___ Data for processing
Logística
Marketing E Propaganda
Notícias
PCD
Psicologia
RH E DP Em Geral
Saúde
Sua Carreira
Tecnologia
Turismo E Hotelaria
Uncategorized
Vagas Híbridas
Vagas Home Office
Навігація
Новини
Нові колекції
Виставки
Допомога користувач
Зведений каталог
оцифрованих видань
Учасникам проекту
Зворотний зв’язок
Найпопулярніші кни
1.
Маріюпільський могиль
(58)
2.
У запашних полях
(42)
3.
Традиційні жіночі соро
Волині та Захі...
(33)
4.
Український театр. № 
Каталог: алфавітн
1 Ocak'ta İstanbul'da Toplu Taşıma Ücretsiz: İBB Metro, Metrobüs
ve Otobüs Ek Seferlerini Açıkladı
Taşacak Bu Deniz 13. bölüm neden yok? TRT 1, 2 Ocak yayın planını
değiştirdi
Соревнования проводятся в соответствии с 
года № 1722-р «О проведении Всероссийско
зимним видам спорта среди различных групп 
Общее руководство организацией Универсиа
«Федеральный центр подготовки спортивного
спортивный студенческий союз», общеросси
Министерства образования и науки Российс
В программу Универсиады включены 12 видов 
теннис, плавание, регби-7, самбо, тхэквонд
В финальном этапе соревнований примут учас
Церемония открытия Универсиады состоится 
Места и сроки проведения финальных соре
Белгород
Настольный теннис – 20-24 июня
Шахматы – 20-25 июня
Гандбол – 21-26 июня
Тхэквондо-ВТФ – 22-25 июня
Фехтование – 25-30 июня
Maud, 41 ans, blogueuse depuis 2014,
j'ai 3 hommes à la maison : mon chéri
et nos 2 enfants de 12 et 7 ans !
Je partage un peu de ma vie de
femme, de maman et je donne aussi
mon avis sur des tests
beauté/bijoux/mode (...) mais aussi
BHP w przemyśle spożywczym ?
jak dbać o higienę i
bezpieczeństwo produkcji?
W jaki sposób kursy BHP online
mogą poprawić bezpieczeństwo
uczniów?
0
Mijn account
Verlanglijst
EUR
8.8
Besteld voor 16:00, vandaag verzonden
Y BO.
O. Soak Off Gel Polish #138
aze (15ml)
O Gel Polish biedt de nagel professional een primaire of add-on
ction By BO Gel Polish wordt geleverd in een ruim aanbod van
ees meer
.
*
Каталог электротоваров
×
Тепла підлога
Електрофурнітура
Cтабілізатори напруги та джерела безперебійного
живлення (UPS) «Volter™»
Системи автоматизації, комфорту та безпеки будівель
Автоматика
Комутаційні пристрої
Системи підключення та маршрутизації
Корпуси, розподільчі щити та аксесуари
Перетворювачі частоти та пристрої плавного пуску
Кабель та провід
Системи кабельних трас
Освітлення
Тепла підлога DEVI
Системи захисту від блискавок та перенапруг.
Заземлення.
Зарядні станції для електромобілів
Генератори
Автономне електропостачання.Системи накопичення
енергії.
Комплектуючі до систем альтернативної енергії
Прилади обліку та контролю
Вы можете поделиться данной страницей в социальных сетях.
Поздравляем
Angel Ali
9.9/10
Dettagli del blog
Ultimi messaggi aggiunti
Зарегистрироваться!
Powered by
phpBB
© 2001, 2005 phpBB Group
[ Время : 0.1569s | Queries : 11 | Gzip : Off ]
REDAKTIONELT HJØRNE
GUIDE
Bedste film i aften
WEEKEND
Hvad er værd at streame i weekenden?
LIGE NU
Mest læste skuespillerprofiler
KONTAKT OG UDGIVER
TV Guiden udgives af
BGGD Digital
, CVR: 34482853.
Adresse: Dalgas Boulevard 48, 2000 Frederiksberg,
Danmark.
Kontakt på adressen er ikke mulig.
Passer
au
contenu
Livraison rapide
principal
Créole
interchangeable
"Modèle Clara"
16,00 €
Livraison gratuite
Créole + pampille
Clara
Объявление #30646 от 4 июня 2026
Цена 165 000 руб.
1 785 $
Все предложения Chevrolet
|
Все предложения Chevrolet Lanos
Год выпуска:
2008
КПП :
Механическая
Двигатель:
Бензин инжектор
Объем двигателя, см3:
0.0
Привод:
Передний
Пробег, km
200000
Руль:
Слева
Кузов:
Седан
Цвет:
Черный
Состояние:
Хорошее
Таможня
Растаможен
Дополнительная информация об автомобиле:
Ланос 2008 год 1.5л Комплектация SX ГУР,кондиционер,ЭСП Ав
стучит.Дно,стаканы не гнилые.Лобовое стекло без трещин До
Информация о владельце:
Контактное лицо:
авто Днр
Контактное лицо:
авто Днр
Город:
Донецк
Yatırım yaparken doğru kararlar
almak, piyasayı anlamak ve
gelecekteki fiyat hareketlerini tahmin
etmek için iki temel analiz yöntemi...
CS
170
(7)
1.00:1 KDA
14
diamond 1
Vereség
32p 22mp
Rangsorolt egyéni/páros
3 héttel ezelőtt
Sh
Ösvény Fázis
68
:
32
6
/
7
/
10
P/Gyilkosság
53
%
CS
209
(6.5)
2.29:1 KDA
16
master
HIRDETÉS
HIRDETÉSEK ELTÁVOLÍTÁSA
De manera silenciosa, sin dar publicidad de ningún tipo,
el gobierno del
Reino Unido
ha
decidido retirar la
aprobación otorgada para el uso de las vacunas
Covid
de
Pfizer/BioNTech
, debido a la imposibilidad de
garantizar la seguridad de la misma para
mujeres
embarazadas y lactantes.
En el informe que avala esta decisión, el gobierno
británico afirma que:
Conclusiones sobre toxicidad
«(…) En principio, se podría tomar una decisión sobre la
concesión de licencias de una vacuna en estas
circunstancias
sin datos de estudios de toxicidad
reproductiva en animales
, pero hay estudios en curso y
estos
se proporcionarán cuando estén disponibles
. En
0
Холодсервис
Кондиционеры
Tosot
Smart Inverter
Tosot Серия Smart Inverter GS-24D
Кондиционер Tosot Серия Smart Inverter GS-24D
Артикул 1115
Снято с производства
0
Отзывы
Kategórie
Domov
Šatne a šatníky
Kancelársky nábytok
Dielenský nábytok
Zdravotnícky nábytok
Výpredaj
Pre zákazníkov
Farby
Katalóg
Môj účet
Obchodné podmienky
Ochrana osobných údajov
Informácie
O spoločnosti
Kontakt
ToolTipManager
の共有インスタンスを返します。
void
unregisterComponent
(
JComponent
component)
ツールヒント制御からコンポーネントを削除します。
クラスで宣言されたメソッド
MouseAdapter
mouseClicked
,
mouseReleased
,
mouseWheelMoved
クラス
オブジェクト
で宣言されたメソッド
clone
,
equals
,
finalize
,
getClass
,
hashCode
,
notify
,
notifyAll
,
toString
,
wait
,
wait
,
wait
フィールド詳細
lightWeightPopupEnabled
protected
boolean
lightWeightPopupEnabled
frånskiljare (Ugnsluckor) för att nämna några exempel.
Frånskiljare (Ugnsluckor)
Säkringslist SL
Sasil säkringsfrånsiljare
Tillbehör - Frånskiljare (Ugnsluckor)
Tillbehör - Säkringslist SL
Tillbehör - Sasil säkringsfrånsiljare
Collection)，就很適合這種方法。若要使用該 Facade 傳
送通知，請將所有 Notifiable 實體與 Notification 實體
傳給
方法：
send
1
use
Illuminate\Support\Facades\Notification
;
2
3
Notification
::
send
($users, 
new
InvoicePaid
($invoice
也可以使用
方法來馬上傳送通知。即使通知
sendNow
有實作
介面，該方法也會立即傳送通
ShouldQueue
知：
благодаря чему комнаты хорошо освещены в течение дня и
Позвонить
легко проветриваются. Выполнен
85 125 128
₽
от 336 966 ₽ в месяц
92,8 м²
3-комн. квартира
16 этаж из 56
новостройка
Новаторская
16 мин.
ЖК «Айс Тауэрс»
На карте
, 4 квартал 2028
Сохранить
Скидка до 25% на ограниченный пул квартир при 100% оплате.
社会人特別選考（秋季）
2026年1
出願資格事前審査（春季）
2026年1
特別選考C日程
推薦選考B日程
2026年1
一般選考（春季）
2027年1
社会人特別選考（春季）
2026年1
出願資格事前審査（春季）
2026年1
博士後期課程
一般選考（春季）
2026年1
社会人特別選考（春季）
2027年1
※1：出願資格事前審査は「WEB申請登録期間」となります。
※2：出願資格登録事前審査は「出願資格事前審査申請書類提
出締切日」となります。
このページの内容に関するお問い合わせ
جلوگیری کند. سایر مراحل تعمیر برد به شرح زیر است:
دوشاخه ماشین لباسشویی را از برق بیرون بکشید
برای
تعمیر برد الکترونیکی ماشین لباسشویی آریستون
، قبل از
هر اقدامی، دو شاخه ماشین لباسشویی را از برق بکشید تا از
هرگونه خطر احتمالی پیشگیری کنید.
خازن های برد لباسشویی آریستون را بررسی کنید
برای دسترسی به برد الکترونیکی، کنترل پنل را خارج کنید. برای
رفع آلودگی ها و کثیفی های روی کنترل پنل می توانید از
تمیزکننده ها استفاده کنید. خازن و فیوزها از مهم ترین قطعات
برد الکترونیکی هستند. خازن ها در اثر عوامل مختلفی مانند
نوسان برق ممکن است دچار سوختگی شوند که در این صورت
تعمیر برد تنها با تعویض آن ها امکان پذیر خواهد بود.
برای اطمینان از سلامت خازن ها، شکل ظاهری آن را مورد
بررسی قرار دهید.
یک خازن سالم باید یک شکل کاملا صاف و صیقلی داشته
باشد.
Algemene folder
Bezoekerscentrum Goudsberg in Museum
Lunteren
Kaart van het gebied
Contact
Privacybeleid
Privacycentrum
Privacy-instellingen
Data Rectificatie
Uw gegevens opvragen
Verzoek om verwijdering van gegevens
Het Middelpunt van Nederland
______
Task item
Copy the material from its start through the line containing "Настольный теннис – 20-24 июня", swapping "Notícias" for "Novidades" and leaving everything else unchanged.

Problem solution
Logística
Marketing E Propaganda
Novidades
PCD
Psicologia
RH E DP Em Geral
Saúde
Sua Carreira
Tecnologia
Turismo E Hotelaria
Uncategorized
Vagas Híbridas
Vagas Home Office
Навігація
Новини
Нові колекції
Виставки
Допомога користувач
Зведений каталог
оцифрованих видань
Учасникам проекту
Зворотний зв’язок
Найпопулярніші кни
1.
Маріюпільський могиль
(58)
2.
У запашних полях
(42)
3.
Традиційні жіночі соро
Волині та Захі...
(33)
4.
Український театр. № 
Каталог: алфавітн
1 Ocak'ta İstanbul'da Toplu Taşıma Ücretsiz: İBB Metro, Metrobüs
ve Otobüs Ek Seferlerini Açıkladı
Taşacak Bu Deniz 13. bölüm neden yok? TRT 1, 2 Ocak yayın planını
değiştirdi
Соревнования проводятся в соответствии с 
года № 1722-р «О проведении Всероссийско
зимним видам спорта среди различных групп 
Общее руководство организацией Универсиа
«Федеральный центр подготовки спортивного
спортивный студенческий союз», общеросси
Министерства образования и науки Российс
В программу Универсиады включены 12 видов 
теннис, плавание, регби-7, самбо, тхэквонд
В финальном этапе соревнований примут учас
Церемония открытия Универсиады состоится 
Места и сроки проведения финальных соре
Белгород
Настольный теннис – 20-24 июня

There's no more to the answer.